Martha does not stop to honestly ask for help. She tries to manage the room herself. She tells Jesus how to solve the problem.
I am all for remembering who I am in Christ. But sometimes I do not need a slogan first. I need Jesus to tell the truth about what is happening in me.
And He does.
“Martha, Martha, you are anxious and troubled about many things” (Luke 10:41).
In Scripture, when a name is repeated, it often carries both tenderness and weight. Abraham. Samuel. Simon. And here, Martha.
Jesus is not shaming her.
He is naming her condition with love.
The Word cuts through the noise and does what only He can do. He diagnoses with hope.
You can be faithful.
Capable.
Hospitable.
Sacrificial.
Productive.
And still be inwardly pulled apart.
Jesus is not rebuking service itself. He is exposing distracted service that has lost sight of Him. Martha is not wrong for serving. She is wrong for letting a good thing crowd out the necessary thing.
Like Martha, good things on my plate were crowding out the best thing.
My cup was getting filled in the morning. But because of the number of things on my plate, the light was competing with the noise. I was overwhelmed. Stuck. Pulled in too many directions.
And as God slowed me down at His feet, I learned a few things.
He wants you to be before you do.
Not everything needs to be done in every season.
There are seasons for doing. There are seasons for pruning. There are seasons where faithfulness looks less like expansion and more like staying close to God while you carry what He actually assigned.
For me, handling my dad’s estate for eight people has taken up real space. That matters. It is grief. It is stewardship. It is love. And it means I cannot pretend I can carry every other good thing at full speed too. I need room to mourn missing him, steward what is in front of me, and still be a present son of my Father, husband to my wife, and dad to my children.
He also wants a wise yes and no, with Him included in the deciding.
So before you take on another promotion, life change, platform, or role, be with God. Open His Word. Ask Him if this next thing belongs in this season. He does not want you carrying it alone.
Yes, He may lead you to serve.
Yes, He may lead you to step up.
But not every opportunity is an assignment.
And not every need is yours to meet.
Even serving at church can become noise if it is done at the expense of your walk with God, your marriage, or your family.
The good news is not that you finally learn how to manage pressure perfectly.
The good news is that Jesus welcomes burdened people to Himself.
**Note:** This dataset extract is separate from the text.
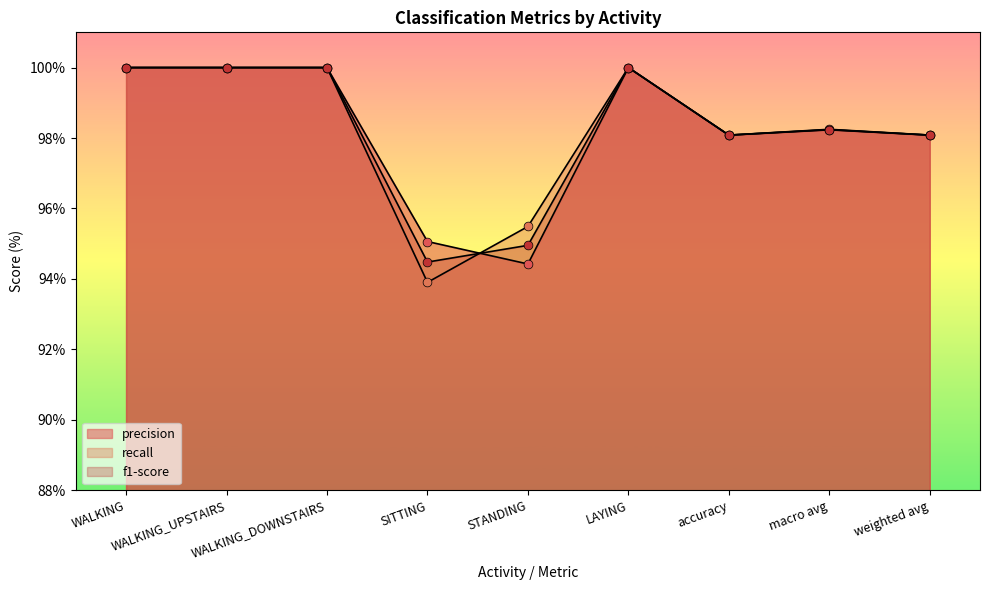

Which series reaches the maximum Y coordinate?

precision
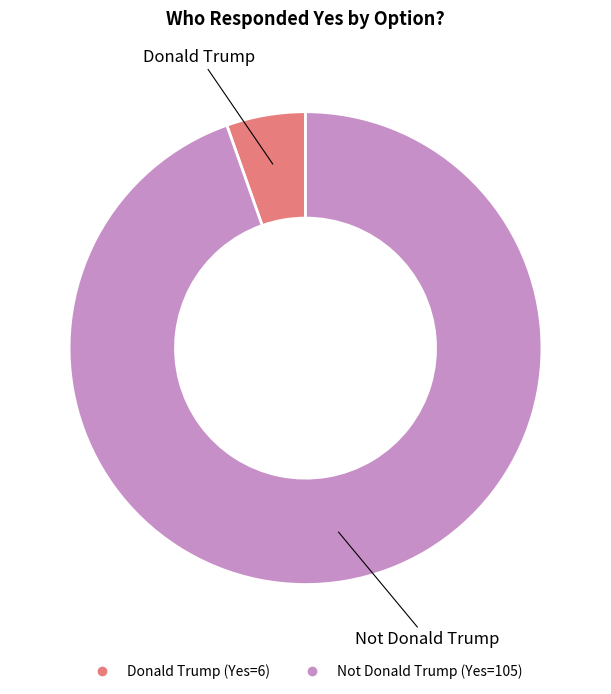

Do Not Donald Trump and Donald Trump together represent more than half of the pie?

Yes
He speaks truth to anxious hearts. He does not break bruised reeds. He calls us to come, sit, listen, trust, and walk with Him.
Grace alone.
Faith alone.
Christ alone.
The answer to pressure is not a more efficient version of you.
It is a closer Christ.
Never Finished Challenge
Write down everything you are carrying right now.
Then ask two questions before God:
What did You actually give me in this season?
What have I picked up without You?
Then sit with Luke 10:38–42 and ask Him to show you the one thing that must not be crowded out.
What Does Today Say About God?
We are made to know Him.
As C.S. Lewis wrote, “If I find in myself a desire which no experience in this world can satisfy, the most probable explanation is that I was made for another world.”
And the Lord does not leave us guessing on the way there. He gives us Himself.
When we pursue God to know Him, the pressures of life do not disappear overnight. But they do begin to lose their rule.
May He give you grace to wait at His feet, hold fast to His Word, and live near enough to Jesus that the noise no longer gets the final word.